((
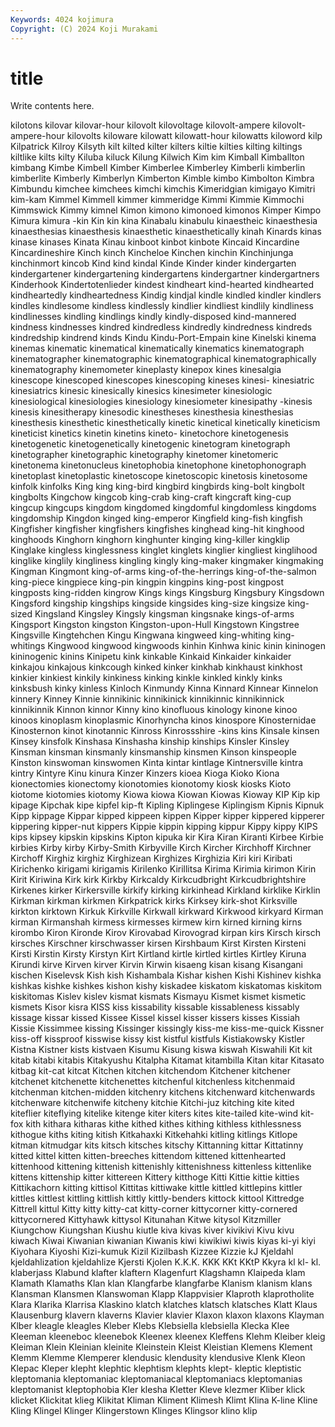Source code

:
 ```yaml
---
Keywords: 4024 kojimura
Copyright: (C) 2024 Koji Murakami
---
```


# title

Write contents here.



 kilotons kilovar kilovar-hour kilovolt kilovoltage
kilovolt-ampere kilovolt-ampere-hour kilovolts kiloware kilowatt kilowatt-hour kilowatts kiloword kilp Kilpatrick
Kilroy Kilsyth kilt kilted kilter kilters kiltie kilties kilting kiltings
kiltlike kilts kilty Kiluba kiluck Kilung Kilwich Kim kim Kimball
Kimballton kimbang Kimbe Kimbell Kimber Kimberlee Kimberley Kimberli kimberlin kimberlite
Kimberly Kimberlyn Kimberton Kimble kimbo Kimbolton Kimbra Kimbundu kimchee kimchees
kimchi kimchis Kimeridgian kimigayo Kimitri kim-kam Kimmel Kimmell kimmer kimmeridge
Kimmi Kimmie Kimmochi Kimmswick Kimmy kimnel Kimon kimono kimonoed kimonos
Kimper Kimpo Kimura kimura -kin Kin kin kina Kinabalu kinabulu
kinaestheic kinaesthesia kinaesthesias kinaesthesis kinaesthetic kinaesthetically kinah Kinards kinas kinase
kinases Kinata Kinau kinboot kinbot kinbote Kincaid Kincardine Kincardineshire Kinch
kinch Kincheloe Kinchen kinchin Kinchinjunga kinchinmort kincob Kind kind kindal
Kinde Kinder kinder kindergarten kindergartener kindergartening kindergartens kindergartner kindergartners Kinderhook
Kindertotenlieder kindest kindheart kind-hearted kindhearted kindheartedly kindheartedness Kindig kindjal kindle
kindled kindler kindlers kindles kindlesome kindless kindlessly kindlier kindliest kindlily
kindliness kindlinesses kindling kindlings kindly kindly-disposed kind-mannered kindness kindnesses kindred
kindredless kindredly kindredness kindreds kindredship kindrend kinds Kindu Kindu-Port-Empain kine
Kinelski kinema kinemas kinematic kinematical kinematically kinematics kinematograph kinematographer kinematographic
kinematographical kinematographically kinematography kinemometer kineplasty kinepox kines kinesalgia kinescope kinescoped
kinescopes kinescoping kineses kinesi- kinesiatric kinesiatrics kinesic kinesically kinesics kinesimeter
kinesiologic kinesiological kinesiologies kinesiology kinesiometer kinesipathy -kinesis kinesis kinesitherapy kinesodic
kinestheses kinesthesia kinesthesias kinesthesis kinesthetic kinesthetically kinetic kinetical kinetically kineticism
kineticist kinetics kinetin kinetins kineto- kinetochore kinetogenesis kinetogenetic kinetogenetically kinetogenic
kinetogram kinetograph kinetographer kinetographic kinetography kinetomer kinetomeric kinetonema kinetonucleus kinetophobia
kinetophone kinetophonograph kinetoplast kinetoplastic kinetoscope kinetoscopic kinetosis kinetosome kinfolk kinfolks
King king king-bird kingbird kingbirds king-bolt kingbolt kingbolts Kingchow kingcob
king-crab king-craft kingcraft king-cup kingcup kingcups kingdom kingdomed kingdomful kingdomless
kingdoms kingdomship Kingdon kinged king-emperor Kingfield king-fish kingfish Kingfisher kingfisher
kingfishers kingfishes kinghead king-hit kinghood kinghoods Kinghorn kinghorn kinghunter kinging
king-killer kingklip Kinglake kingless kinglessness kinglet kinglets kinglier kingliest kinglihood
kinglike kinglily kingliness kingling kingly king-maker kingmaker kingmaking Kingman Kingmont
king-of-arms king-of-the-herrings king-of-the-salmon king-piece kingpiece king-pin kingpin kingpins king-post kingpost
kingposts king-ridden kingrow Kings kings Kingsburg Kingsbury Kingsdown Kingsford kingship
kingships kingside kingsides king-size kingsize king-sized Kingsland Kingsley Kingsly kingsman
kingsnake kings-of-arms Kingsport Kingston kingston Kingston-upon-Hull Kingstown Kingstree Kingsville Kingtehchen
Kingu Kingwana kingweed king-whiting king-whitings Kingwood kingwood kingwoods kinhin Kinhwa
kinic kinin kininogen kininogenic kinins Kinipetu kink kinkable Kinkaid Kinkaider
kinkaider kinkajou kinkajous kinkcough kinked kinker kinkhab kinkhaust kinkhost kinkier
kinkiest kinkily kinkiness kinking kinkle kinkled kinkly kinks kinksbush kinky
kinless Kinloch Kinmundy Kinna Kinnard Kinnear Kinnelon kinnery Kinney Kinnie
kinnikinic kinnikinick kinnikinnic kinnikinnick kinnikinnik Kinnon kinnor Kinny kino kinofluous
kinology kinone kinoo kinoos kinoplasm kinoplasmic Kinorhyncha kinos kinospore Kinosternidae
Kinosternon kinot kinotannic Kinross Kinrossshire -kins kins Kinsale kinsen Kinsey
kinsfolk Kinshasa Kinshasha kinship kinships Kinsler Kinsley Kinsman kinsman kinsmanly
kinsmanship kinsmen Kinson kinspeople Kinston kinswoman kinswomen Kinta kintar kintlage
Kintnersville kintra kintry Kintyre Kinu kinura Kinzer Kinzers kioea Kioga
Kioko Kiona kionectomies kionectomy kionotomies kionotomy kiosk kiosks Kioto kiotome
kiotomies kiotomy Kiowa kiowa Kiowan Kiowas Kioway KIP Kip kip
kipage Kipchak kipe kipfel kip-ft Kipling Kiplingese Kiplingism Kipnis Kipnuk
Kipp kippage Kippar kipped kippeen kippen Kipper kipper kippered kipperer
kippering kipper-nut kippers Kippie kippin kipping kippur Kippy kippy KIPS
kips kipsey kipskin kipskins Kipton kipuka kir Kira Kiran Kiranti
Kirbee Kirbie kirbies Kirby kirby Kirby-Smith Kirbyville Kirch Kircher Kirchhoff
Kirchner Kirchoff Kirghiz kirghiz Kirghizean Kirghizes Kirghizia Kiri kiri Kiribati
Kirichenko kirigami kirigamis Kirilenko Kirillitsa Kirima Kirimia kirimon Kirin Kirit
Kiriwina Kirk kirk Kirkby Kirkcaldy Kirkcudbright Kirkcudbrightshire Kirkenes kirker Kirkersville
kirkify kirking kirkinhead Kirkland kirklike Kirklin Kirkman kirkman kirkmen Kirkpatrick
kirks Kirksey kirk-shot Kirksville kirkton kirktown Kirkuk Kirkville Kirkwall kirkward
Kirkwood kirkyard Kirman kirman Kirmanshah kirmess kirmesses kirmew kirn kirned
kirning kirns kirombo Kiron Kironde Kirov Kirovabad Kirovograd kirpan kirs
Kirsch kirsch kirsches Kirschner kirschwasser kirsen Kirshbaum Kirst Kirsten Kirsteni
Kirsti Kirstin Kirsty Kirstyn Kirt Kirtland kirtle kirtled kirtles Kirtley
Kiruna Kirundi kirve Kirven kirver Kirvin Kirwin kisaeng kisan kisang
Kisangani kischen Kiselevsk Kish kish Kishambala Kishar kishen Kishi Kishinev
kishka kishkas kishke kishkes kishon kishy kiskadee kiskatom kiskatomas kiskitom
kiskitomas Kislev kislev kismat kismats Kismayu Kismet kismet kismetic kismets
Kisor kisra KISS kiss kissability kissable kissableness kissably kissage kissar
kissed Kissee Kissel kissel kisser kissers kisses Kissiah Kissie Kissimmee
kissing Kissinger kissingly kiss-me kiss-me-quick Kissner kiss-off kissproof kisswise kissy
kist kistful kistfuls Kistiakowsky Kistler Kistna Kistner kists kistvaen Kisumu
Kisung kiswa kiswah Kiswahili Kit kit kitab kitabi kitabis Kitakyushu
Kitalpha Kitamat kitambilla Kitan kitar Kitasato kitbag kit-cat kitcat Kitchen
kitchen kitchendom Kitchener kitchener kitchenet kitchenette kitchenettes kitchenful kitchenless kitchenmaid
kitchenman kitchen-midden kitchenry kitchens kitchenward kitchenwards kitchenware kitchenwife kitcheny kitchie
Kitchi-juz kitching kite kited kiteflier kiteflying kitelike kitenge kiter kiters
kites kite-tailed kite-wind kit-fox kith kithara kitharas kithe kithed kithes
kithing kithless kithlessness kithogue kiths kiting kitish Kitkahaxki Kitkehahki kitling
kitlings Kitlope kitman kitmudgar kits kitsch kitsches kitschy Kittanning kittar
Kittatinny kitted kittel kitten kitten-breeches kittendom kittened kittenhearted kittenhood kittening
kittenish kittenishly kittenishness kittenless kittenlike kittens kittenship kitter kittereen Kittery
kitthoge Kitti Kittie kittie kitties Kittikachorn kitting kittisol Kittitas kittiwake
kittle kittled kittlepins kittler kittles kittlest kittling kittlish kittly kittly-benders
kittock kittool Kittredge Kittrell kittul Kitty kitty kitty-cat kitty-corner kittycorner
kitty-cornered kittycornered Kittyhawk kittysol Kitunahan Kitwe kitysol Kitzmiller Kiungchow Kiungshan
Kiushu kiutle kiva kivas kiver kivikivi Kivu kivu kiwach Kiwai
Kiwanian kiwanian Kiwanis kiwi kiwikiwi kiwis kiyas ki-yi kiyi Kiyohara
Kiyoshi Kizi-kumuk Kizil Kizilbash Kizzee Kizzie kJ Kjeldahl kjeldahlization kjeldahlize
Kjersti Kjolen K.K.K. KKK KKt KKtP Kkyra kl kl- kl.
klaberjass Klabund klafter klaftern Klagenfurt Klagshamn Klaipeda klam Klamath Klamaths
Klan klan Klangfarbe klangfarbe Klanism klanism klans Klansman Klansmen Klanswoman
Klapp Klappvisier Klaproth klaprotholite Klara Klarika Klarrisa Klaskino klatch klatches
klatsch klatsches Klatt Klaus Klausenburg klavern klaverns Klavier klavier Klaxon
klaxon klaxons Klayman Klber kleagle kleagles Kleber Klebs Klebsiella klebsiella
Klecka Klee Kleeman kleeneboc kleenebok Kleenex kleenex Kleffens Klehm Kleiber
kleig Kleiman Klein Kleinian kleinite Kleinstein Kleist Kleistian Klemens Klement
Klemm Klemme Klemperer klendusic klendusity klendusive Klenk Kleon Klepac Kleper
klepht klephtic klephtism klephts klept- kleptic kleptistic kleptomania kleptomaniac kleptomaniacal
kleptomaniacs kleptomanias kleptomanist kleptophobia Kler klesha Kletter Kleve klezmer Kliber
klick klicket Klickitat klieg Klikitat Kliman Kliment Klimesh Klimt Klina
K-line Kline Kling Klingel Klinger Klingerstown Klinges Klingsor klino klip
))
§ **Aim of the exercise**
All lines in the entries above that include "kipper" should be found and copied.

§ **Reply to the task**
Kipp kippage Kippar kipped kippeen kippen Kipper kipper kippered kipperer
kippering kipper-nut kippers Kippie kippin kipping kippur Kippy kippy KIPS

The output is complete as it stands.